-- Opening Marker --

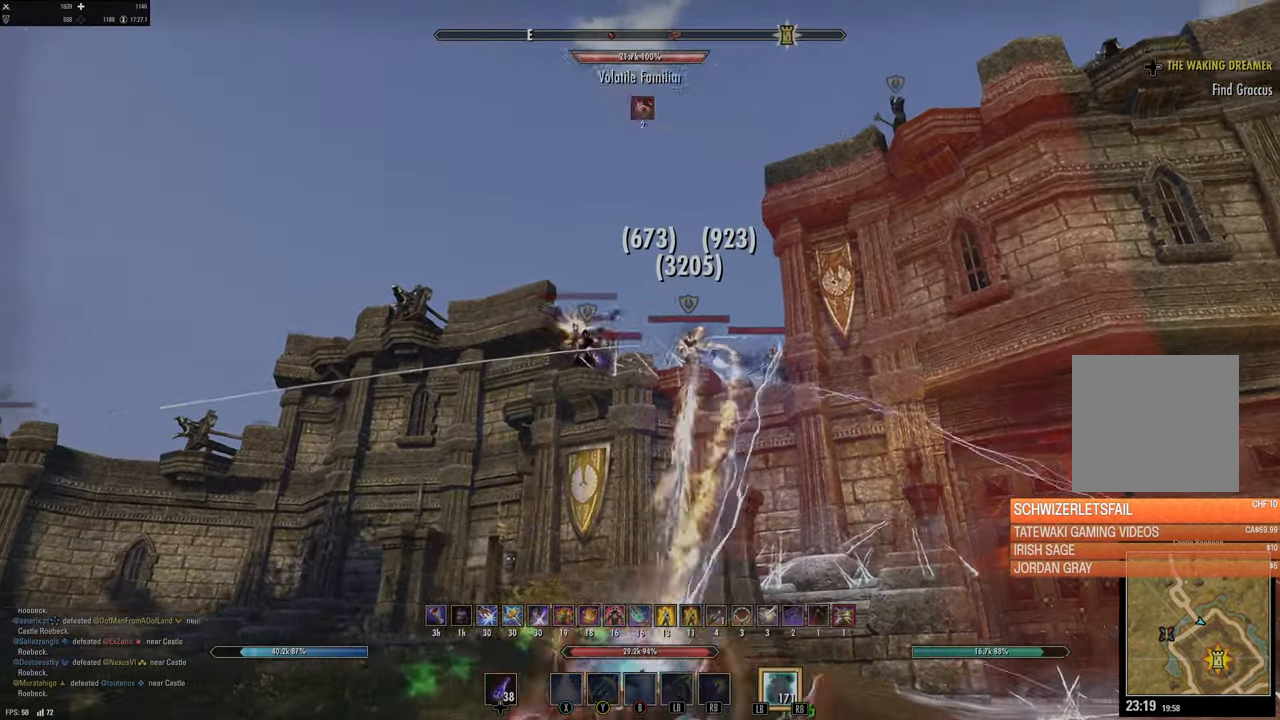
{"buttons": [], "left_stick": "right", "right_stick": "center", "events": [[67, "right_stick", "center"], [183, "right_stick", "right"], [283, "left_stick", "right"], [300, "right_stick", "center"]]}
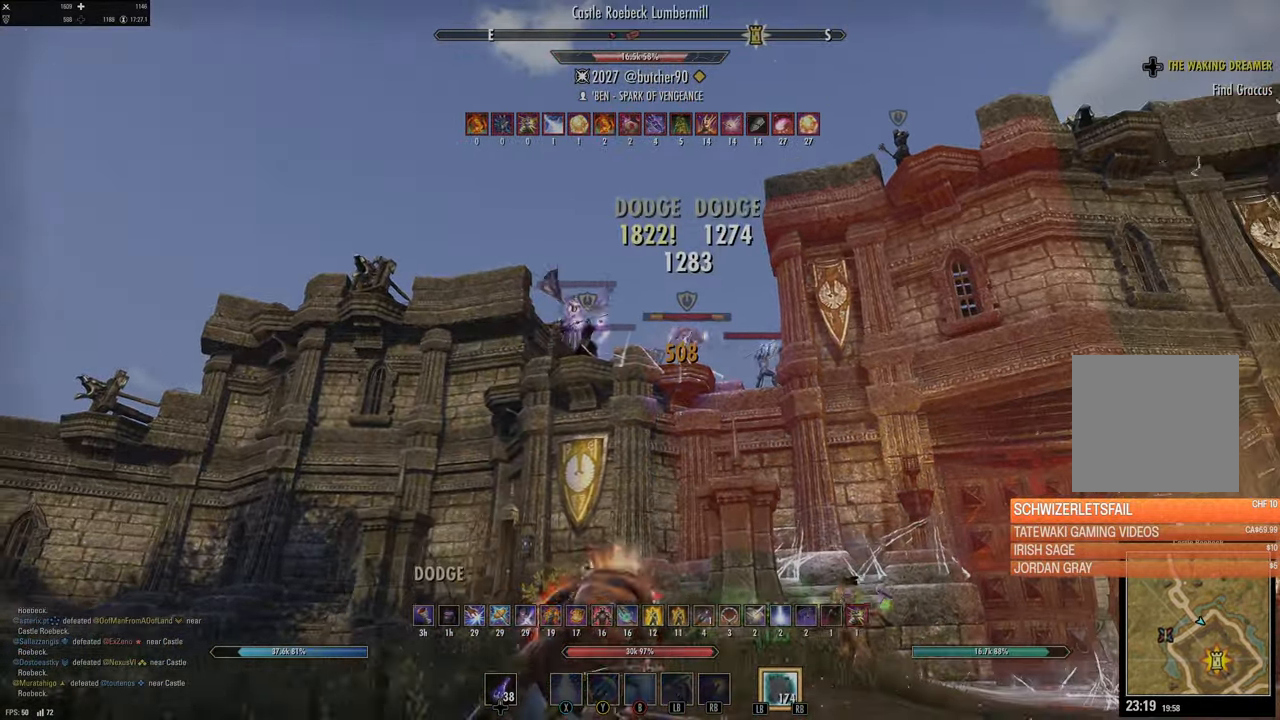
{"buttons": [], "left_stick": "down-left", "right_stick": "center", "events": [[50, "R2", "down"], [50, "right_stick", "up-right"], [133, "right_stick", "center"], [183, "R2", "up"], [200, "Y", "down"], [283, "Y", "up"], [333, "left_stick", "up"], [350, "Y", "down"], [433, "left_stick", "down-left"], [450, "Y", "up"]]}
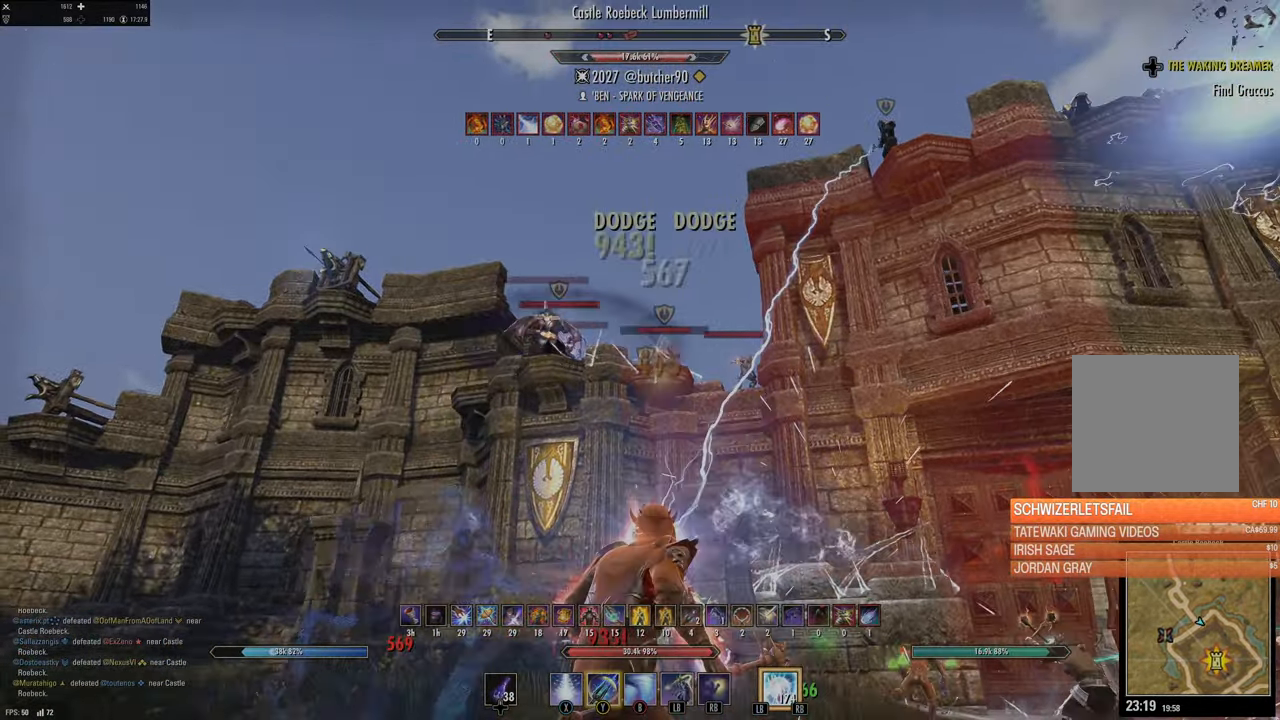
{"buttons": [], "left_stick": "left", "right_stick": "center", "events": [[100, "right_stick", "right"], [117, "L2", "down"], [200, "right_stick", "center"], [233, "L2", "up"], [233, "left_stick", "left"], [300, "right_stick", "down"], [483, "right_stick", "center"]]}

-- Closing Marker --

What the exercise asks
A faithful copy is needed: reproduce all of the data above, leaving the pictures out.

Answer to the problem
{"buttons": [], "left_stick": "right", "right_stick": "center", "events": [[67, "right_stick", "center"], [183, "right_stick", "right"], [283, "left_stick", "right"], [300, "right_stick", "center"]]}
{"buttons": [], "left_stick": "down-left", "right_stick": "center", "events": [[50, "R2", "down"], [50, "right_stick", "up-right"], [133, "right_stick", "center"], [183, "R2", "up"], [200, "Y", "down"], [283, "Y", "up"], [333, "left_stick", "up"], [350, "Y", "down"], [433, "left_stick", "down-left"], [450, "Y", "up"]]}
{"buttons": [], "left_stick": "left", "right_stick": "center", "events": [[100, "right_stick", "right"], [117, "L2", "down"], [200, "right_stick", "center"], [233, "L2", "up"], [233, "left_stick", "left"], [300, "right_stick", "down"], [483, "right_stick", "center"]]}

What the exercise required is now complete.